Russell Oberlin, Handel Arias (DGG). Arias from Messiah, Israel in Egypt, Rodelinda, Radamisto, and Muzio Seevola, sung by the most perfect countertenor voice ever to be overheard by a microphone. Precious little of Oberlin’s priceless recorded legacy has made it to CD, and this amazing 1959 album is among the most glittering jewels (TT).
CD
BOOK
Clive James, Cultural Amnesia: Necessary Memories from History and the Arts (W.W. Norton, $35). An uncategorizable, unputdownable, utterly frank nine-hundred-page stroll through the bloody history of modernity, in which James serves up pithy, quote-driven miniature essays about key and not-so-key figures ranging from Anna Akhmatova to Stefan Zweig, skewering countless hypocrites along the way. A splendidly readable exercise in cultural reclamation (TT).
CD
Songs of Ned Rorem (Other Minds). The fabulously rare 1964 Columbia LP of Rorem’s best songs, now on CD for the very first time. They’re all here: “Early in the Morning,” “My Papa’s Waltz,” “Visits to Saint Elizabeth’s,” “The Lordly Hudson,” and two dozen others, selected and accompanied by the composer and sung by Charles Bressler, Phyllis Curtin, Gianna d’Angelo, Donald Gramm, and Regina Sarfaty. Get this one right now (TT).
PLAY
Talk Radio (Longacre, 220 W. 48). Eric Bogosian’s 1987 play about the coke-snorting host of a call-in show is now a period piece, but it remains an effective vehicle for a charismatic actor, and Liev Schreiber fills the bill to overflowing in this Broadway revival. His performance is slicker than the one Bogosian gave twenty years ago at the Public Theater, but it’s no less remarkable in its own polished way (TT).
CD
Neil Young, Live at Massey Hall 1971 (Reprise). The oft-bootlegged 1971 concert, now available legitimately and in excellent sound. No band, just the man himself singing seventeen of his best early songs, including “Cowgirl in the Sand,” “Don’t Let It Bring You Down,” “Helpless,” “I Am a Child,” and “On the Way Home.” I’m not especially nostalgic about the late Sixties or early Seventies, but Young’s shivery voice and uncomplicated acoustic-guitar playing remain as mysteriously involving today as they were all those years ago (TT).

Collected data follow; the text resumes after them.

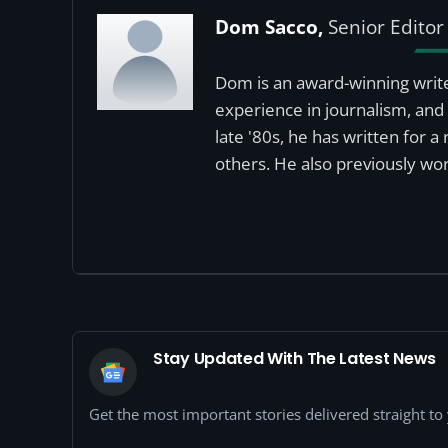
Dom Sacco,
Senior Editor
Dom is an award-winning write
experience in journalism, and 
late '80s, he has written for 
others. He also previously wor
Stay Updated With The Latest News
Get the most important stories delivered straight t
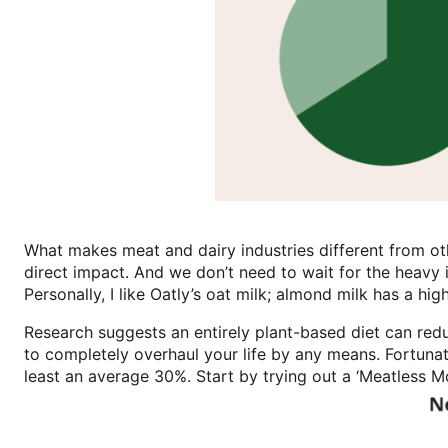
What makes meat and dairy industries different from othe
direct impact. And we don’t need to wait for the heavy 
Personally, I like Oatly’s oat milk; almond milk has a h
Research suggests an entirely plant-based diet can redu
to completely overhaul your life by any means. Fortuna
least an average 30%. Start by trying out a ‘Meatless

A list of new things we’ve liked (subject to unexpected and wildly capricious updating).
To purchase or investigate, click on the link.

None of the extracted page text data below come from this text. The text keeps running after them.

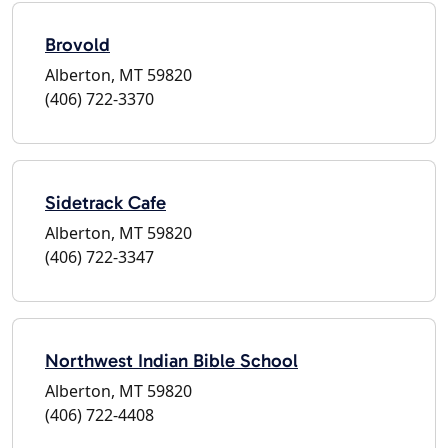
Brovold
Alberton, MT 59820
(406) 722-3370
Sidetrack Cafe
Alberton, MT 59820
(406) 722-3347
Northwest Indian Bible School
Alberton, MT 59820
(406) 722-4408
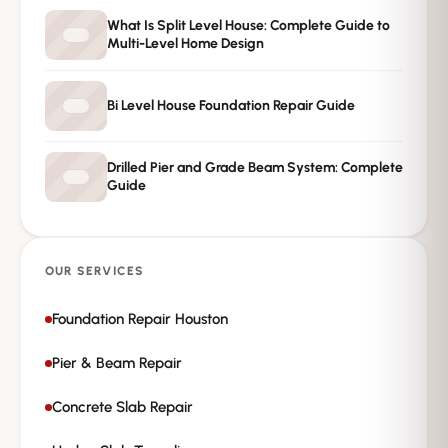
→
Request Free Inspection
What Is Split Level House: Complete Guide to
Multi-Level Home Design
Private · No spam · No obligation
Bi Level House Foundation Repair Guide
Drilled Pier and Grade Beam System: Complete
Guide
OUR SERVICES
Foundation Repair Houston
Pier & Beam Repair
Concrete Slab Repair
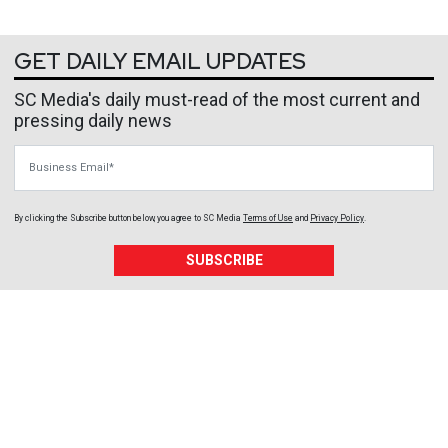
GET DAILY EMAIL UPDATES
SC Media's daily must-read of the most current and
pressing daily news
Business Email
By clicking the Subscribe button below, you agree to
SC Media
Terms of Use
and
Privacy Policy
.
SUBSCRIBE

PLAY: Room Service (SoHo Playhouse, 15 Vandam, extended through Mar. 25). An electrifyingly frenetic off-Broadway revival of the 1937 backstage farce about a fast-talking Broadway producer with a heart of brass who can’t raise enough cash to pay his hotel bill. Filmed by the Marx Brothers in 1938, Room Service works infinitely better on stage, and the Peccadillo Theater Company has given it a first-class production directed with zany aplomb by Dan Wackerman. If there’s a funnier show in New York, I haven’t seen it (TT).
DANCE: Mark Morris Dance Group (2 Lafayette St., Brooklyn, closes Jan. 24). A perfect mixed bill: Morris’ latest effort, a new work set to Bach’s Italian Concerto, plus three of his finest small-scale pieces, Love Song Waltzes (1989), The Argument (1999), and Sang-Froid (2000). All programs will be danced in the wonderfully intimate performance space of the Morris company’s Brooklyn headquarters. Not to be missed under any circumstances whatsoever (TT).

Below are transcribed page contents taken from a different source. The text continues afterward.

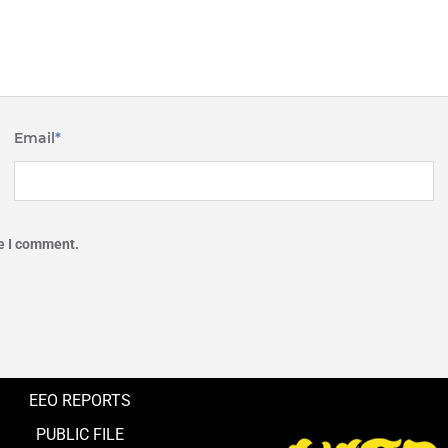
Email
*
me I comment.
EEO REPORTS
PUBLIC FILE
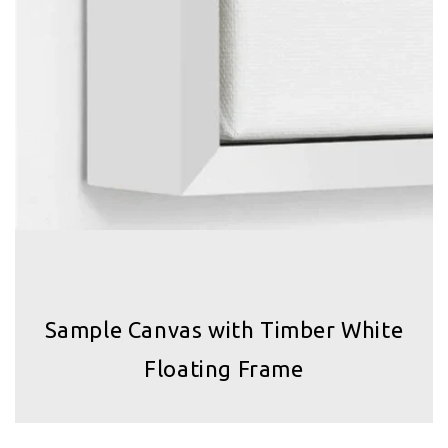
Sample Canvas with Timber White
Floating Frame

EXHIBITION: The Odyssey Continues: Masterworks from the New Orleans Museum of Art and from Private New Orleans Collections (Wildenstein & Company, 19 E. 64, up through Feb. 9). One hundred works of art, including major pieces by Lotto, Tiepolo, Rodin, Bonnard, Redon, Braque, Kandinsky, Pollock, Cornell, and Diebenkorn. The $10 admission fee benefits NOMA, which was devastated by Hurricane Katrina and is nowhere near recovering. Do yourself–and NOMA–a favor and visit this memorable show (TT).
DVD: Ballets Russes (Zeitgeist). An enthralling 2005 documentary about the Ballet Russe de Monte Carlo, one of the most important dance companies of the Thirties and Forties, whose barnstorming tours helped to create an audience for dance in America. Interviews with surviving members are skillfully blended with vivid archival performance footage to tell an irresistibly nostalgic tale of life on the road. Great, great fun (TT).
CD: Erin McKeown, Sing You Sinners (Nettwerk). “About Last Night”‘s favorite pop singer-songwriter hangs up her pen (temporarily) to cut an album of old-time standards performed in a rough-hewn, bewitchingly unslick style that bears no resemblance whatsoever to the glammed-up slumming of Linda Ronstadt and her successors (TT).